Fernsehgeräte zur IFA 2015 - es geht noch billiger. Aber nicht für alle.

Miss IFA präsentiert Produktneuheiten zur IFA 2015: Samsung SUHDTV mit Soundbar Foto: IFA Berlin
Die IFA 2015 steht bevor und wie immer liefern der Bundesverband Technik des Einzelhandels e.V. (BVT), die GfK Retail and Technology GmbH und die gfu Consumer & Home Electronics GmbH mit ihrem "CEMIX", dem Consumer Electronics Markt Index, die dazu passenden Zahlen. Und die sind für die Hersteller von Fernsehgeräten durchgehend furchterregend.
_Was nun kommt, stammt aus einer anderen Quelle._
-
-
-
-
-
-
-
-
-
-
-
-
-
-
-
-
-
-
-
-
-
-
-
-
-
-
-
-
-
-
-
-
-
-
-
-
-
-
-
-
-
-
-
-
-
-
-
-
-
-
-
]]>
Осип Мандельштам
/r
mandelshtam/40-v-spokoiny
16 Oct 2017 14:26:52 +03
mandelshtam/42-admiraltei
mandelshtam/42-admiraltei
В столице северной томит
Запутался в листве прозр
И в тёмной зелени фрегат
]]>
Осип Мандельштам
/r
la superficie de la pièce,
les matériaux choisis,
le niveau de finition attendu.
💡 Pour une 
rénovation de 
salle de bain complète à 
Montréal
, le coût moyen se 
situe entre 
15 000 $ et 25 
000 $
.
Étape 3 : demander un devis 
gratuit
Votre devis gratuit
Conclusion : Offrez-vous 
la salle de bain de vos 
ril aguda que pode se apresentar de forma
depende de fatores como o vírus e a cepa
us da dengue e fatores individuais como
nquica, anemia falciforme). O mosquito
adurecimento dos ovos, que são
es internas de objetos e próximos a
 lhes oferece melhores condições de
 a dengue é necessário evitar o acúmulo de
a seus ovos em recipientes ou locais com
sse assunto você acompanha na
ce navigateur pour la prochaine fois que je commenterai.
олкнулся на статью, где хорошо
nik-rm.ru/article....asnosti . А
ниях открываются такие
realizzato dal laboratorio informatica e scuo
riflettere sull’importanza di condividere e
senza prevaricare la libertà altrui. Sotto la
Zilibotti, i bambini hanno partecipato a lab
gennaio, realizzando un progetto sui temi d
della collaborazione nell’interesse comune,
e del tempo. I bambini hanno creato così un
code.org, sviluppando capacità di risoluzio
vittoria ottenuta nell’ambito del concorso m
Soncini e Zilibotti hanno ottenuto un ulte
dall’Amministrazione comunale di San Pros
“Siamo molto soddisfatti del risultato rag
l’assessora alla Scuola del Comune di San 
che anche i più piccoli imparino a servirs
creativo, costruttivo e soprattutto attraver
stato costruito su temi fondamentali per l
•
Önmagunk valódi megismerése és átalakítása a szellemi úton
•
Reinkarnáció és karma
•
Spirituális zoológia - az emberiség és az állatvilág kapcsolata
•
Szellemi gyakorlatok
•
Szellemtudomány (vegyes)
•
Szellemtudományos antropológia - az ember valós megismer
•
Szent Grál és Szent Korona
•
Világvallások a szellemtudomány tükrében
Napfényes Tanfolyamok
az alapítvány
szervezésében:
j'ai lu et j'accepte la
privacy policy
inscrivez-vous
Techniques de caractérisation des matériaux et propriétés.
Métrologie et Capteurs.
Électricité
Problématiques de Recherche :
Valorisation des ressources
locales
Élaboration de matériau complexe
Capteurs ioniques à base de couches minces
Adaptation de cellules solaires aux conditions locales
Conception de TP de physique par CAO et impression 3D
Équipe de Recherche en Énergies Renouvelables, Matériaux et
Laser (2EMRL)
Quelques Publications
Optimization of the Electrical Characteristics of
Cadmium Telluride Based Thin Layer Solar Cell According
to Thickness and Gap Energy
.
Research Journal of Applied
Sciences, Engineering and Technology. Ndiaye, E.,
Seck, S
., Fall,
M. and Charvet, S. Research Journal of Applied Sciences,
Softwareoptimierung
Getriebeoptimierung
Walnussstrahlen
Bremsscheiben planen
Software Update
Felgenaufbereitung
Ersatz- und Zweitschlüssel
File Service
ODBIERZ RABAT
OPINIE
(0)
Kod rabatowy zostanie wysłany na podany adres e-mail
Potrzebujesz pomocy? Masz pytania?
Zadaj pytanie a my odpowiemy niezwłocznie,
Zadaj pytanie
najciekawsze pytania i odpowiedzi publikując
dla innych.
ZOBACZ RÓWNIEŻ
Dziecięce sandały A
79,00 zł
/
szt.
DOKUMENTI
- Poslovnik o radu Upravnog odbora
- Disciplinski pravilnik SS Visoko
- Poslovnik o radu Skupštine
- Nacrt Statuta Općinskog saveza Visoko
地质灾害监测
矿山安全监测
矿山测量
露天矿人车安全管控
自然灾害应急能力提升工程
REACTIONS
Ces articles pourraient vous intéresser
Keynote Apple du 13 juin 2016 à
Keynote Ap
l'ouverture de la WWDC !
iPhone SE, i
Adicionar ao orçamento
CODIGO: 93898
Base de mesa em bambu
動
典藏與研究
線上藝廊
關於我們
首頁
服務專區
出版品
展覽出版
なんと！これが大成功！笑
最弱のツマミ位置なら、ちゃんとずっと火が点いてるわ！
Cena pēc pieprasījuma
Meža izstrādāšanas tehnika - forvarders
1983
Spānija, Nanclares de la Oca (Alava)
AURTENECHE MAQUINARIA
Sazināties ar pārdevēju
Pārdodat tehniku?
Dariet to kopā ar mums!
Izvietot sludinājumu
Furchterregend waren sie auch schon vor einem Jahr- aber da war Fußball-Weltmeisterschaft gewesen, der eine oder andere Kunde hatte wohl doch noch zugegriffen und die IFA 2014 versprach viel Neues. So waren die ultrahochauflösenden Fernseher gerade im Anmarsch. Tizen, WebOS oder Android-TV kamen als vielversprechende neue SmartTV-Betriebssysteme auf den Markt und nicht zuletzt starteten mit Netflix und Amazon Prime im IFA-Jahr 2014 die neuen globalen Video on Demand-Anbieter auch hier bei uns in Deutschland. Also gab es insgesamt eigentlich viele Argumente für ein neues und besseres Gerät.

Geholfen hat das alles nicht. Zwar fällt der Durchschnittspreis verkaufter LCD-TV mit 558 Euro jetzt nur noch langsam (561 Euro im Vorjahr). Aber sicher hatte der vom Kunden in Empfang genommene Durchschnitts-Fernseher wieder größere Bildschirm-Diagonalen und war erheblich besser ausgestattet. Noch viel gravierender ist, dass deutlich weniger neue Geräte verkauft wurden. Statt 3,8 Millionen gingen nur noch 3,2 Millionen Fernseher über reale oder digitale deutsche Ladentische, der Gesamtumsatz sank von 2,1 auf 1,8 Milliarden Euro.

Auch ist es zumindest teilweise ein Gerücht, dass die Leute jetzt auf anderen Geräten fernsehen: Der Absatz von PC's, Notbeooks oder Tablets sank ebenfalls mit zweistelligen Prozent-Raten. Nur Smartphones legen immer noch zu. Da steigt der Durchschnittspreis von 352 auf 384 Euro, 7% mehr Geräte wurden verkauft und zusammen brachte das stolze 17% Umsatzzuwachs.

Wie in jedem Jahr werden die Smart-TV auf der IFA 2015 wieder größer, bunter und intelligenter werden. Die ganz großen Neuheiten sind aber diesmal wohl nicht zu erwarten. Verbesserung des Bestehenden, so könnte man wohl den Haupttrend beschreiben, und das für immer weniger Geld.

Ich glaube, wir werden in den nächsten zwölf Monaten wieder Nachrichten über den Rückzug von Herstellern aus der Fernsehgeräte-Produktion hören. Auch wenn die Vielzahl aufgedruckter Marken weiterhin eine längst nicht mehr vorhandene Firmen-Vielfalt vortäuscht: Entscheidend ist, was drin ist, welches Panel, welche Prozessoren, welche Software. Und da ist der Konzentrationsprozess auf immer weniger und immer größere Hersteller in vollem Gange.